BELGIQUE -

Le gouvernement Michel tue le plan Tandem, une «hérésie» pour le non-marchand

Le gouvernement Michel tue le plan Tandem, une «hérésie» pour le non-marchand

Le plan Tandem est impossible sans le crédit-temps de fin de carrière, une mesure qui dépend du niveau fédéral. EdA - Jacques Duchateau

En reportant l’accès au crédit-temps de fin de carrière de 55 à 60 ans, le gouvernement Michel condamne le plan Tandem en place depuis 2004 dans le secteur non marchand, dénonce jeudi la Centrale nationale des employés (CNE).

En effet, plus de 90% des travailleurs âgés qui en bénéficient entrent dans le système avant leurs 60 ans. Actuellement, 3.444 personnes sont concernées (1.722 travailleurs de plus de 50 ans et 1.722 jeunes).

Le plan Tandem permet à un travailleur âgé de passer à mi-temps sans grande perte de revenus au profit d’un jeune dépourvu d’expérience professionnelle. Concrètement, grâce au demi-salaire économisé, l’employeur engage un travailleur débutant à moindre coût et rétrocède la différence au senior. Celui-ci perçoit alors, outre la moitié de son salaire et l’allocation crédit-temps, une allocation complémentaire qui lui permet de conserver au total environ 80% de ses revenus.

«C’est du win-win pour tout le monde», commente Patricia Piette, secrétaire nationale du syndicat chrétien pour le secteur non-marchand. Du côté des pouvoirs publics, le dispositif est neutre puisque l’allocation crédit-temps du travailleur âgé remplace l’indemnité de chômage du jeune.

«Sans les compléments d’allocation du plan Tandem, je n’aurais jamais pu passer à mi-temps», témoigne à la demande de la CNE Dominique Lambeau, puéricultrice depuis 30 ans. «Pourtant, c’est ce qui me permet de tenir le coup. On est sans cesse sur le qui-vive», affirme-t-elle.

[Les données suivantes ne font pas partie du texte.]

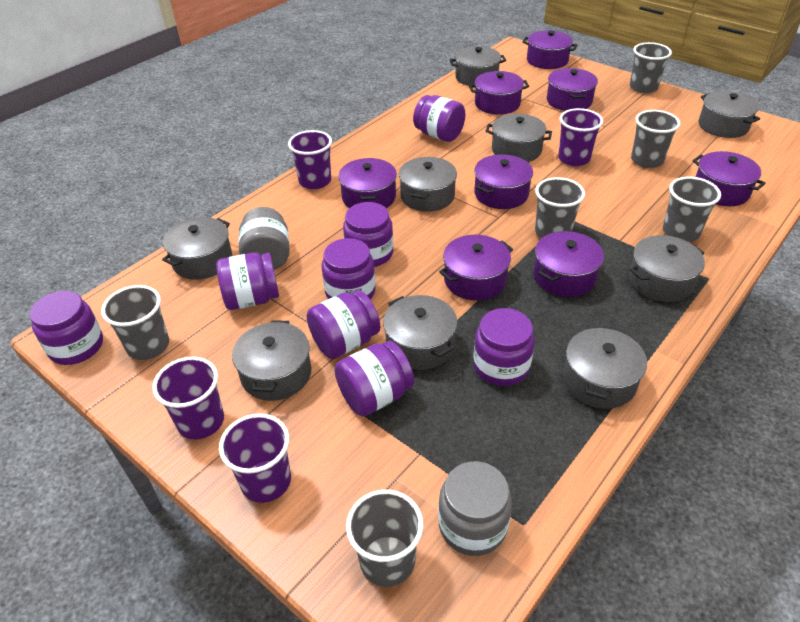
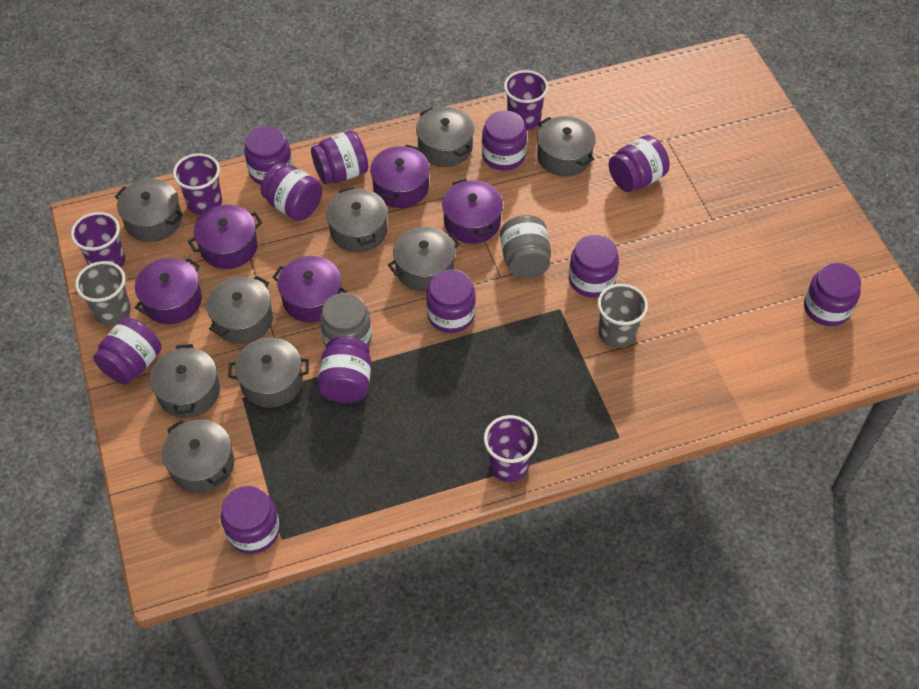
grey cup: [101,285,169,360] [346,489,424,587] [535,177,585,238] [630,42,672,93] [631,110,680,168] [663,177,721,242] = 6 -> [75,261,131,325] [597,284,648,348] = 2
purple jar: [30,291,103,365] [216,252,279,310] [307,290,380,359] [322,238,376,299] [335,341,414,416] [343,202,393,267] [413,95,466,142] [473,308,535,386] = 8 -> [93,318,161,385] [221,486,280,554] [244,126,293,185] [260,163,322,221] [311,130,368,184] [317,337,371,403] [426,269,476,333] [482,110,527,171] [569,234,619,297] [609,135,670,192] [804,263,861,326] = 11
purple pot: [338,158,397,208] [439,235,513,301] [469,71,529,115] [474,154,533,209] [522,30,578,69] [533,231,604,297] [547,68,598,111] [693,151,766,206] = 8 -> [135,258,202,324] [188,205,262,269] [272,256,348,322] [370,144,430,208] [442,179,503,244] = 5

Annie Bellemans, directrice administrative d’une maison d’accueil d’aide à la jeunesse, vante elle aussi les mérites de ce mécanisme. «Quand on est depuis 30-35 ans dans une institution, on s’installe facilement dans la routine. Ce mécanisme permet à des travailleurs fatigués de prendre un peu d’air et de faire profiter des jeunes de leur expérience. Cela apporte du dynamisme. Je constate moins d’absentéisme, ce qui est aussi un bénéfice pour le patron», raconte-t-elle.

Négocié avec la Région wallonne et la Communauté française puis coulé en conventions collectives de travail, le plan Tandem est impossible sans le crédit-temps de fin de carrière, une mesure qui dépend du niveau fédéral. En 2012, le gouvernement Di Rupo avait déjà reculé les conditions d’accès de 50 à 55 ans. «Nous avions fort critiqué cette décision à l’époque. Mais avec le gouvernement Michel, nous sommes dans une dynamique de recul social comme jamais auparavant», s’insurge Tony Demonté, secrétaire général adjoint de la CNE.

«Le crédit-temps s’inscrit dans la volonté d’allonger les carrières», relève-t-il. «Pour les employeurs, c’est un outil de flexibilité», assure-t-il également. Le responsable syndical craint que la limitation de cette formule conduise les entreprises à licencier du personnel.

D’après la CNE, en 2013, 20.183 équivalents temps plein ont opté pour un crédit-temps de fin de carrière entre 55 et 59 ans, ce qui ne sera plus possible à suivre l’accord de gouvernement.